NORTH OGDEN — The rugged North Ogden Divide area is covered with snow this time of year, making any meaningful search for a missing person difficult and dangerous.

But even though they can’t search in force at the moment, loved ones, friends and volunteers keenly hope to find Shelby Campbell, 29, of Roy, who went missing Sept. 8.

“As soon as the weather clears, you bet I’ll be up there,” said Andre Erebia, of Clearfield, Campbell’s boyfriend. “We need that closure. We can’t live this for the rest of our lives, wondering.”

Erebia also has an additional concern. He said he’s disappointed by the effort put forth by the Weber County Sheriff’s Office to find Campbell.

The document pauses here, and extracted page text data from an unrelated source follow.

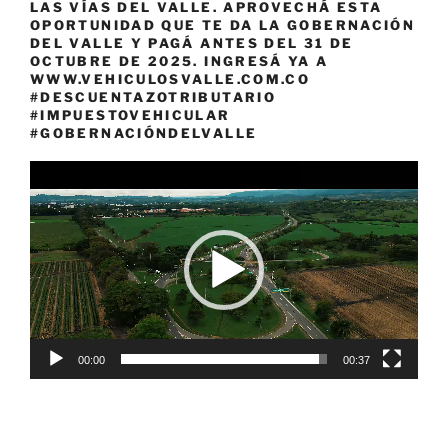
LAS VÍAS DEL VALLE. APROVECHÁ ESTA
OPORTUNIDAD QUE TE DA LA GOBERNACIÓN
DEL VALLE Y PAGÁ ANTES DEL 31 DE
OCTUBRE DE 2025. INGRESÁ YA A
WWW.VEHICULOSVALLE.COM.CO
#DESCUENTAZOTRIBUTARIO
#IMPUESTOVEHICULAR
#GOBERNACIÓNDELVALLE
Reproductor
de
vídeo
00:00
00:37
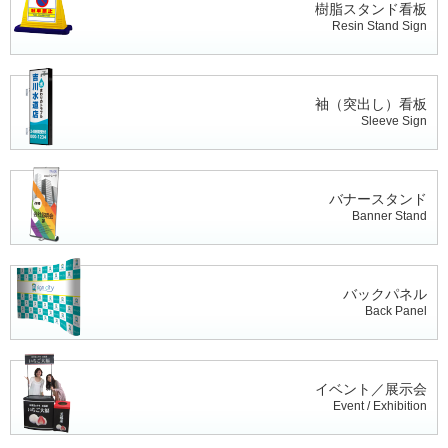
樹脂スタンド看板
Resin Stand Sign
袖（突出し）看板
Sleeve Sign
バナースタンド
Banner Stand
バックパネル
Back Panel
イベント／展示会
Event / Exhibition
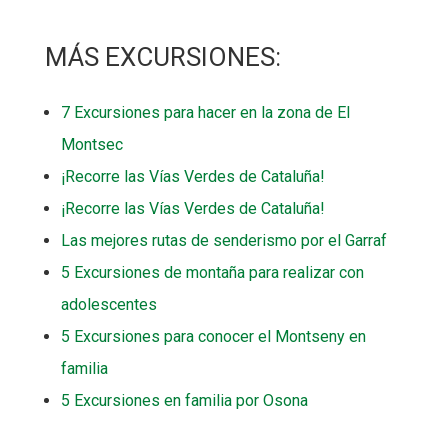
MÁS EXCURSIONES:
7 Excursiones para hacer en la zona de El
Montsec
¡Recorre las Vías Verdes de Cataluña!
¡Recorre las Vías Verdes de Cataluña!
Las mejores rutas de senderismo por el Garraf
5 Excursiones de montaña para realizar con
adolescentes
5 Excursiones para conocer el Montseny en
familia
5 Excursiones en familia por Osona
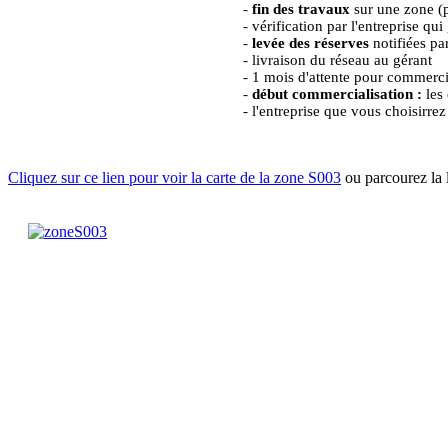
-
fin des travaux
sur une zone (p
- vérification par l'entreprise q
-
levée des réserves
notifiées pa
- livraison du réseau au gérant
- 1 mois d'attente pour commercia
-
début commercialisation :
les 
- l'entreprise que vous choisirre
Cliquez sur ce lien pour voir la carte de la zone S003
ou parcourez la l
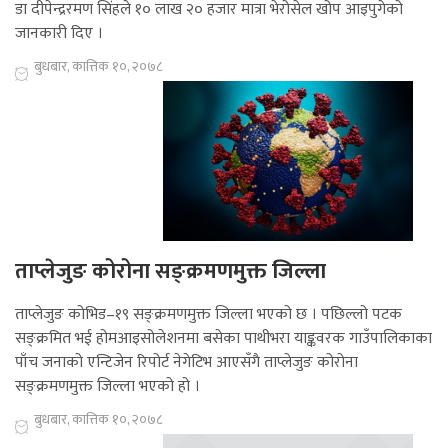
डा दीपेन्द्ररमण सिंहले १० लाख २० हजार मात्रा भेरोसेल खोप आइपुगेको
जानकारी दिए ।
बुधबार, कात्तिक १०, २०७८
ताप्लेजुङ कोरोना सङ्क्रमणमुक्त जिल्ला
ताप्लेजुङ कोभिड–१९ सङ्क्रमणमुक्त जिल्ला भएको छ । पछिल्लो पटक
सङ्क्रमित भई होमआइसोलेशनमा बसेका पाथीभरा याङ्कवरक गाउँपालिकाका
पाँच जनाको एन्टिजेन रिपोर्ट नेगेटिभ आएसँगै ताप्लेजुङ कोरोना
सङ्क्रमणमुक्त जिल्ला भएको हो ।
बुधबार, कात्तिक १०, २०७८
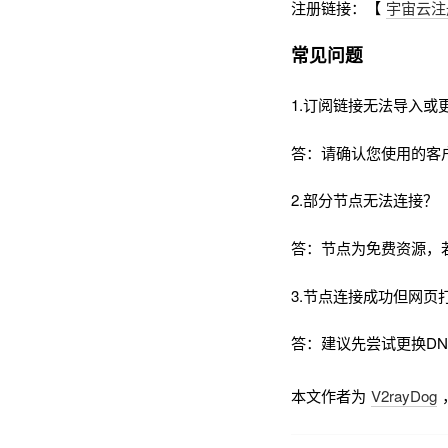
注册链接：【
宇宙云注
常见问题
1.订阅链接无法导入或
答：请确认您使用的客
2.部分节点无法连接？
答：节点为免费资源，
3.节点连接成功但网页
答：建议先尝试更换DNS为
本文作者为
V2rayDog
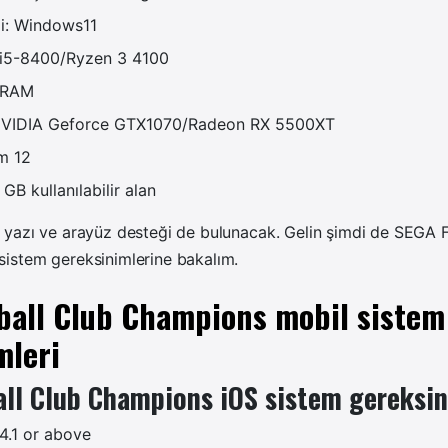
mi: Windows11
e i5-8400/Ryzen 3 4100
B RAM
 NVIDIA Geforce GTX1070/Radeon RX 5500XT
m 12
B kullanılabilir alan
 yazı ve arayüz desteği de bulunacak. Gelin şimdi de
SEGA F
istem gereksinimlerine bakalım.
ball Club Champions mobil sistem
mleri
ll Club Champions iOS sistem gereksin
14.1 or above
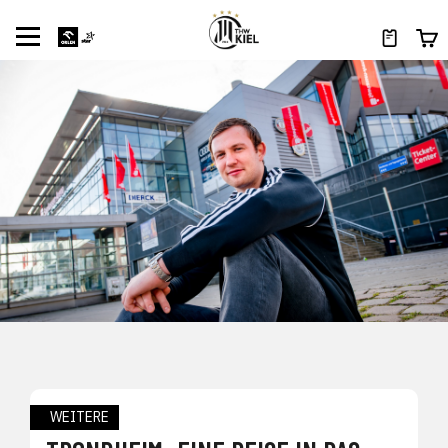
WEITERE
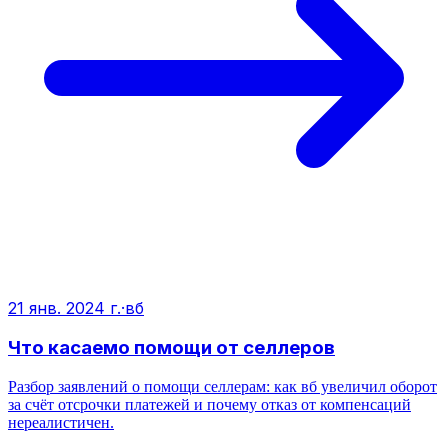
21 янв. 2024 г.
·
вб
Что касаемо помощи от селлеров
Разбор заявлений о помощи селлерам: как вб увеличил оборот
за счёт отсрочки платежей и почему отказ от компенсаций
нереалистичен.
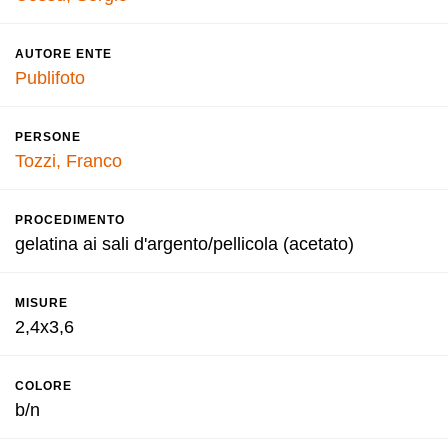
AUTORE ENTE
Publifoto
PERSONE
Tozzi, Franco
PROCEDIMENTO
gelatina ai sali d'argento/pellicola (acetato)
MISURE
2,4x3,6
COLORE
b/n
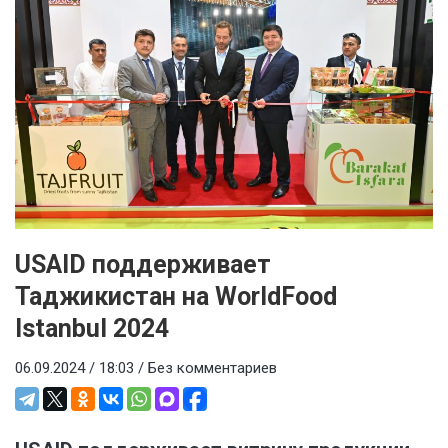
USAID поддерживает
Таджикистан на WorldFood
Istanbul 2024
06.09.2024 / 18:03 /
Без комментариев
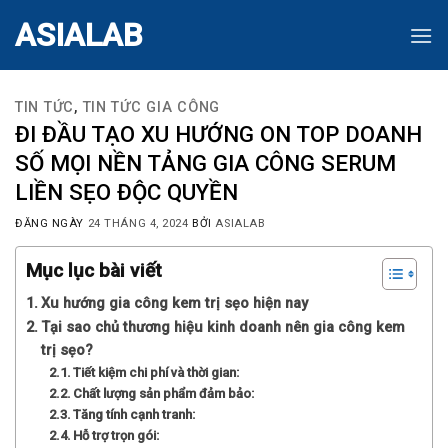
Skip
ASIALAB
to
content
TIN TỨC
,
TIN TỨC GIA CÔNG
ĐI ĐẦU TẠO XU HƯỚNG ON TOP DOANH
SỐ MỌI NỀN TẢNG GIA CÔNG SERUM
LIỀN SẸO ĐỘC QUYỀN
ĐĂNG NGÀY
24 THÁNG 4, 2024
BỞI
ASIALAB
Mục lục bài viết
Xu hướng gia công kem trị sẹo hiện nay
Tại sao chủ thương hiệu kinh doanh nên gia công kem
trị sẹo?
Tiết kiệm chi phí và thời gian:
Chất lượng sản phẩm đảm bảo:
Tăng tính cạnh tranh:
Hỗ trợ trọn gói:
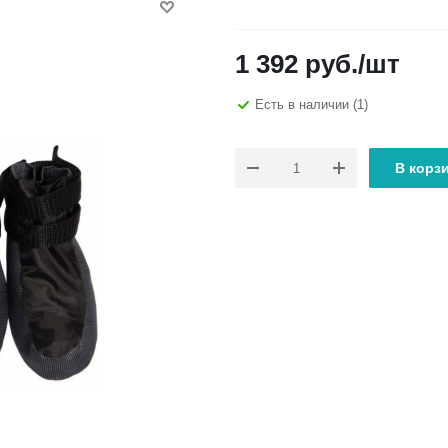
1 392
руб.
/шт
Есть в наличии
(1)
В корз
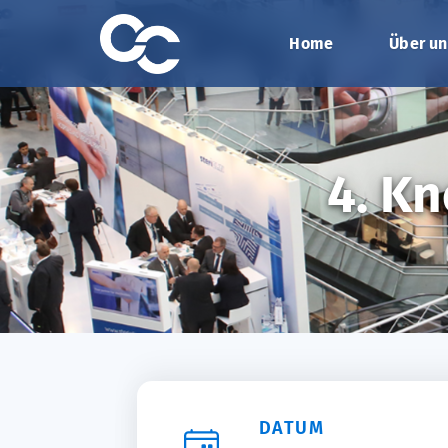
Home
Über un
4. K
DATUM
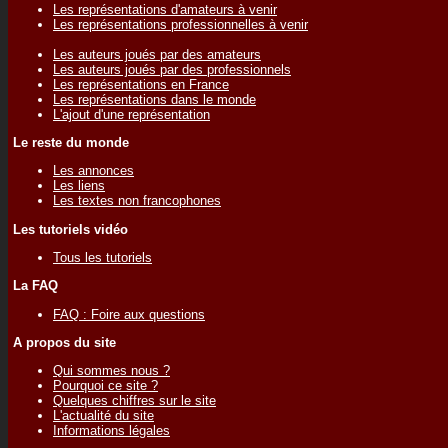
Les représentations d'amateurs à venir
Les représentations professionnelles à venir
Les auteurs joués par des amateurs
Les auteurs joués par des professionnels
Les représentations en France
Les représentations dans le monde
L'ajout d'une représentation
Le reste du monde
Les annonces
Les liens
Les textes non francophones
Les tutoriels vidéo
Tous les tutoriels
La FAQ
FAQ : Foire aux questions
A propos du site
Qui sommes nous ?
Pourquoi ce site ?
Quelques chiffres sur le site
L'actualité du site
Informations légales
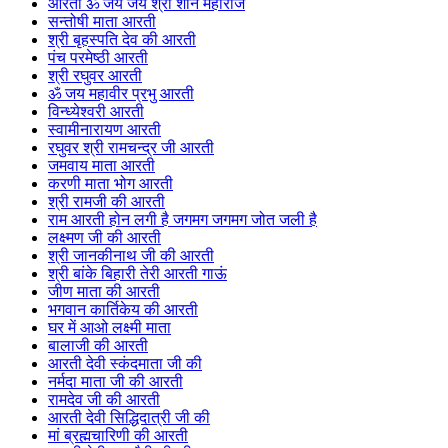
आरती ॐ जय जय श्री शनि महाराज
सन्तोषी माता आरती
श्री बृहस्पति देव की आरती
पंच परमेष्ठी आरती
श्री रघुवर आरती
ॐ जय महावीर प्रभु आरती
विन्ध्येश्वरी आरती
स्वामीनारायण आरती
रघुवर श्री रामचन्द्र जी आरती
जमवाय माता आरती
करणी माता भोग आरती
श्री रामजी की आरती
राम आरती होन लगी है जगमग जगमग जोत जली है
लक्ष्मण जी की आरती
श्री जानकीनाथ जी की आरती
श्री बांके बिहारी तेरी आरती गाऊं
जीण माता की आरती
भगवान कार्तिकेय की आरती
घर में आओ लक्ष्मी माता
बालाजी की आरती
आरती देवी स्कंदमाता जी की
नर्मदा माता जी की आरती
रामदेव जी की आरती
आरती देवी सिद्धिदात्री जी की
मां ब्रह्मचारिणी की आरती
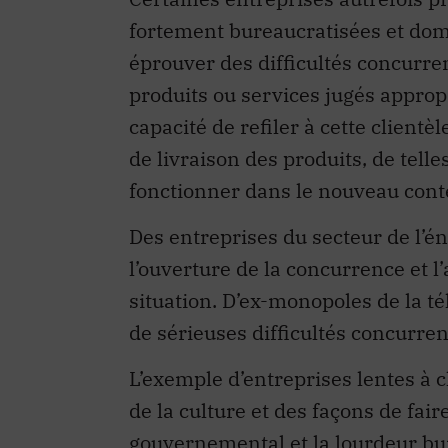
fortement bureaucratisées et do
éprouver des difficultés concurren
produits ou services jugés appropr
capacité de refiler à cette client
de livraison des produits, de telle
fonctionner dans le nouveau cont
Des entreprises du secteur de l’
l’ouverture de la concurrence et l
situation. D’ex-monopoles de la 
de sérieuses difficultés concurrent
L’exemple d’entreprises lentes à 
de la culture et des façons de faire
gouvernemental et la lourdeur bure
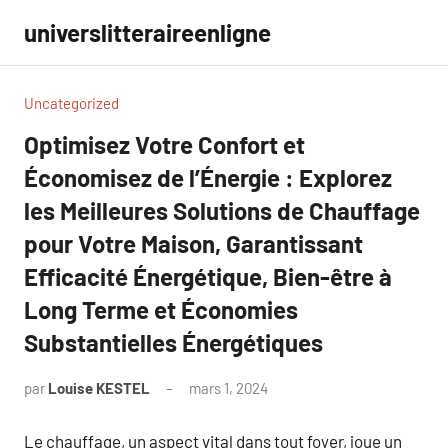
Aller
universlitteraireenligne
au
contenu
Uncategorized
Optimisez Votre Confort et
Économisez de l’Énergie : Explorez
les Meilleures Solutions de Chauffage
pour Votre Maison, Garantissant
Efficacité Énergétique, Bien-être à
Long Terme et Économies
Substantielles Énergétiques
par
Louise KESTEL
mars 1, 2024
Aucun
commentaire
Le chauffage, un aspect vital dans tout foyer, joue un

The Sheriff’s Office, which directs the efforts of the county’s volunteer search and rescue team, conducted a full-scale search for more than four days, but then scaled it back.

Hundreds of amateur searchers then stepped in, helped by a Facebook group of more than 5,000 members devoted to sharing information about the search.

“We feel let down by the sheriff’s department,” Erebia said in an interview Thursday. “We feel like they just walked away from this; we didn’t get the full search effort” after the first several days.

Campbell’s car was found at the trailhead, and authorities said they found an apparent suicide note.

Erebia complained that it took weeks for authorities to obtain “ping” information from Campbell’s phone. The data put her phone on the mountain.

“It doesn’t sit well with me that people are going up and disappearing, and they let the mountain claim them and that’s it,” Erebia said.

Erebia said he did not fault search and rescue team members, and he said he and Campbell’s relatives appreciate their efforts and those of the waves of community searchers.

Lt. Cortney Ryan, Sheriff’s Office spokesperson, said the agency is satisfied with the effort it expended in the search, but he understands frustration among Campbell’s friends and relatives.

“We’ve exhausted all of our leads,” Ryan said Friday. “We put in hundreds of hours, used helicopters, drones, cellphone data.”

He said searches are reduced “when we feel like we have covered an area the best we can do.”

“There’s some thick oak brush up there,” Ryan said. “It’s such a large, vast area. To actually cover that ground by foot, that whole area that she could possibly be in, is near impossible.”

He said the case remains open and any new information will be pursued.

“We will try to scrape up anything we can,” he said. “We’re talking about a human life.”

Of Erebia’s comments, Ryan said, “We definitely understand where they are coming from and their frustration. I couldn’t fathom having a loved one here one minute and the next vanished, and the stress and anguish that would cause.”

Ryan said the Sheriff’s Office is confident, though, it has done an excellent job in the investigation toward finding Campbell.

Erebia insisted that more can and should have been done.

“I’m not trying to come at these guys, but I feel it’s been five months, and we are not trained pros, we don’t have access to cadaver dogs, drones, helicopters,” Erebia said. “We’ve been hitting this alone and with hundreds of volunteers, but they left it up to us.”

Ryan said anyone with information about the search for Campbell should call the sheriff’s investigations unit at 801-778-6631.